[PROVIDED DATA]:
:::::

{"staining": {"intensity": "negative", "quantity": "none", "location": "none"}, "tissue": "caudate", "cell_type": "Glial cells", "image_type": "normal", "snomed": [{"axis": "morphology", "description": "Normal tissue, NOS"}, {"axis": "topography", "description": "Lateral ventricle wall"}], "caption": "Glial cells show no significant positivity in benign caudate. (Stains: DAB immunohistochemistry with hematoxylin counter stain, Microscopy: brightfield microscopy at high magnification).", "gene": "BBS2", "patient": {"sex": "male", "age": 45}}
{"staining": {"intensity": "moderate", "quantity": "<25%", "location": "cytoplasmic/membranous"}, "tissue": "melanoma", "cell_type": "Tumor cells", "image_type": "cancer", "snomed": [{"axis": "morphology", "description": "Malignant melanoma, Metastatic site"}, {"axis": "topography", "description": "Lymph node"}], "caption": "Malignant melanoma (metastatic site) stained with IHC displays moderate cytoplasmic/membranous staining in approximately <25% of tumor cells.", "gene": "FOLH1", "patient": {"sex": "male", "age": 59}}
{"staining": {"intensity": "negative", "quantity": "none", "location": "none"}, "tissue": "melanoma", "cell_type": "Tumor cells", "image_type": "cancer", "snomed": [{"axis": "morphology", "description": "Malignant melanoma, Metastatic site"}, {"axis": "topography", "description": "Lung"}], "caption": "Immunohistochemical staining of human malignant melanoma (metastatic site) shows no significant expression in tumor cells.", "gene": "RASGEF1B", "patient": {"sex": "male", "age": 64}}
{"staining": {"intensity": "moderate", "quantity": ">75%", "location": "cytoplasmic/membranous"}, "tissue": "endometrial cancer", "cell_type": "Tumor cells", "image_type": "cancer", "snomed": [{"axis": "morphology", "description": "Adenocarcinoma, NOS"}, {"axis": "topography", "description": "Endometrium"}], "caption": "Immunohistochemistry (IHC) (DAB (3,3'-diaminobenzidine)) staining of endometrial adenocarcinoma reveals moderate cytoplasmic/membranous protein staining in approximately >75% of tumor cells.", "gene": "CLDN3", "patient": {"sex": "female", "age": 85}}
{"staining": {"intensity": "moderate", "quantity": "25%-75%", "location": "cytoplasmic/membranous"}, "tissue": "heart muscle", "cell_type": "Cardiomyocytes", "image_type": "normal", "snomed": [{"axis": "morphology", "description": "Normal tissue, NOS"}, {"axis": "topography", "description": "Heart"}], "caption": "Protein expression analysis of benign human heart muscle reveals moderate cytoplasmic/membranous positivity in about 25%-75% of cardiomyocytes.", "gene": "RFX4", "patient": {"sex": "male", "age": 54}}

:::::

[YOUR ASSIGNMENT]:
Take the lines from the first line of the listing to the line containing "(IHC) (DAB (3,3'-diaminobenzidine))". Please print them exactly, ends included, with nothing else.

[OUTPUT FOR THIS TASK]:
{"staining": {"intensity": "negative", "quantity": "none", "location": "none"}, "tissue": "caudate", "cell_type": "Glial cells", "image_type": "normal", "snomed": [{"axis": "morphology", "description": "Normal tissue, NOS"}, {"axis": "topography", "description": "Lateral ventricle wall"}], "caption": "Glial cells show no significant positivity in benign caudate. (Stains: DAB immunohistochemistry with hematoxylin counter stain, Microscopy: brightfield microscopy at high magnification).", "gene": "BBS2", "patient": {"sex": "male", "age": 45}}
{"staining": {"intensity": "moderate", "quantity": "<25%", "location": "cytoplasmic/membranous"}, "tissue": "melanoma", "cell_type": "Tumor cells", "image_type": "cancer", "snomed": [{"axis": "morphology", "description": "Malignant melanoma, Metastatic site"}, {"axis": "topography", "description": "Lymph node"}], "caption": "Malignant melanoma (metastatic site) stained with IHC displays moderate cytoplasmic/membranous staining in approximately <25% of tumor cells.", "gene": "FOLH1", "patient": {"sex": "male", "age": 59}}
{"staining": {"intensity": "negative", "quantity": "none", "location": "none"}, "tissue": "melanoma", "cell_type": "Tumor cells", "image_type": "cancer", "snomed": [{"axis": "morphology", "description": "Malignant melanoma, Metastatic site"}, {"axis": "topography", "description": "Lung"}], "caption": "Immunohistochemical staining of human malignant melanoma (metastatic site) shows no significant expression in tumor cells.", "gene": "RASGEF1B", "patient": {"sex": "male", "age": 64}}
{"staining": {"intensity": "moderate", "quantity": ">75%", "location": "cytoplasmic/membranous"}, "tissue": "endometrial cancer", "cell_type": "Tumor cells", "image_type": "cancer", "snomed": [{"axis": "morphology", "description": "Adenocarcinoma, NOS"}, {"axis": "topography", "description": "Endometrium"}], "caption": "Immunohistochemistry (IHC) (DAB (3,3'-diaminobenzidine)) staining of endometrial adenocarcinoma reveals moderate cytoplasmic/membranous protein staining in approximately >75% of tumor cells.", "gene": "CLDN3", "patient": {"sex": "female", "age": 85}}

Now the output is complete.